Though this was an unusually slow Chopra innings, it still contained glimpses of his attacking verve. Judging length early and rocking back decisively, he dispatched anything short as if affronted that any bowler would try and get him out in such a way. Consecutive pulled fours from Craig Overton brought his fifty; a similar shot off Lewis Gregory, brought him his century. It was the cause of great cheer among the vociferous Warwickshire contingent.
This could turn out to be a very significant week in Chopra's career. In six days time, he will have the chance to lead Warwickshire to the NatWest Blast trophy at Edgbaston. Chopra, whose limited overs form has been excellent in spite of his woes against the red ball - he averages 42.90 in the Blast and 104.66 in the Royal London One Day Cup - will be boosted by the return of Ian Bell, who has been declared available for Finals Day.

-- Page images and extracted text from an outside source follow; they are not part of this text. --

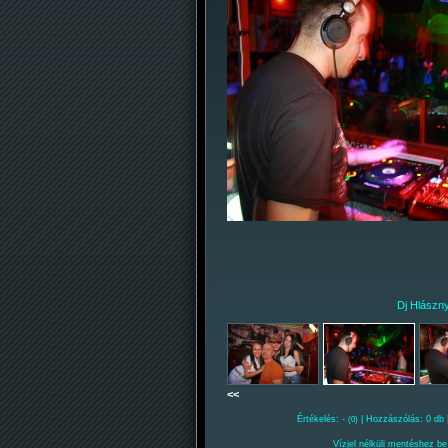
Dj Hlászny
<<
Értékelés: -
| Hozzászólás: 0 db 
(0)
Vízjel nélküli mentéshez be 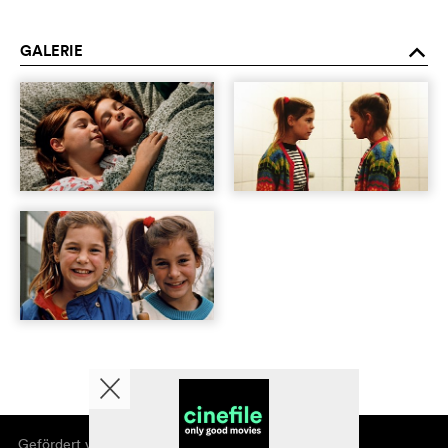
GALERIE
o
Gefördert von
Über cinefile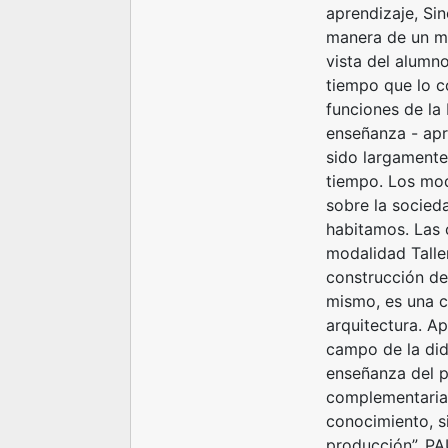
aprendizaje, Sin
manera de un me
vista del alumno
tiempo que lo co
funciones de la 
enseñanza - apr
sido largamente 
tiempo. Los mod
sobre la socied
habitamos. Las 
modalidad Talle
construcción de
mismo, es una ca
arquitectura. A
campo de la didá
enseñanza del p
complementarias
conocimiento, si
producción”. PA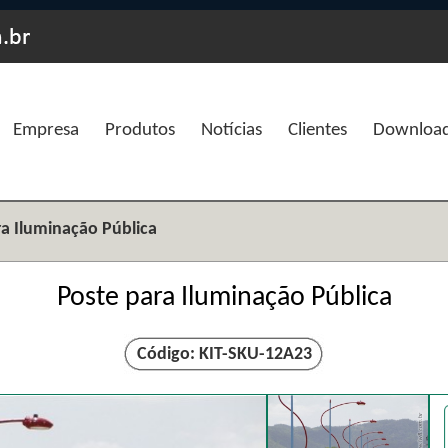
Empresa
Produtos
Notícias
Clientes
Downloa
ra Iluminação Pública
Poste para Iluminação Pública
Código: KIT-SKU-12A23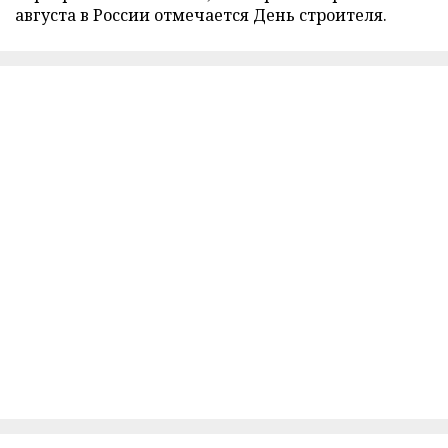
августа в России отмечается День строителя.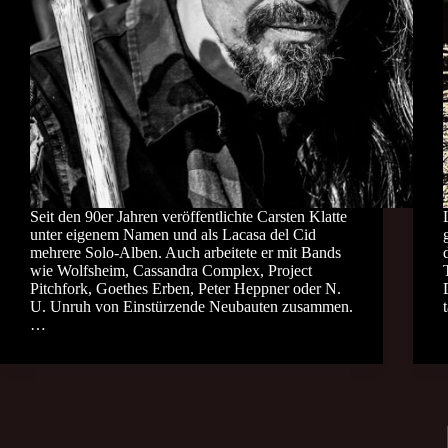
Seit den 90er Jahren veröffentlichte Carsten Klatte
unter eigenem Namen und als Lacasa del Cid
mehrere Solo-Alben. Auch arbeitete er mit Bands
wie Wolfsheim, Cassandra Complex, Project
Pitchfork, Goethes Erben, Peter Heppner oder N.
U. Unruh von Einstürzende Neubauten zusammen.
…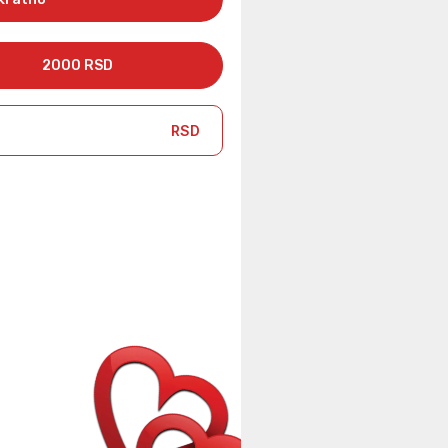
2000 RSD
RSD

For all his fortitude, Chopra would not have reached a century without considerable fortune. He was badly spilled by Alfonso Thomas off Lewis Gregory at square leg when he had made 84. More crucially, Dockrell spilled a facile chance at midwicket off Johan Myburgh when Clarke had 1. Had that been taken, Warwickshire would have led by 171 for 6, leading by 252; chasing a target of 300, Somerset might have been marginal favourites. They will reflect on how different the match would be had they not spilt eight catches in the game.
After a day of profuse early promise, Somerset must have found the evening onslaught particularly deflating; some of the side's body language hinted at as much. In the circumstances, the prospect of facing four overs before the close cannot have done much for Marcus Trescothick's mood.
A target of 404 in 100 overs displayed admirable intent from Chopra, realising that a draw is of scant help to Warwickshire's lingering title aspirations. Given that they intend to spin their way to victory, the sight of Jeetan Patel ripping the new ball past Trescothick's groping bat felt a little ominous for home supporters.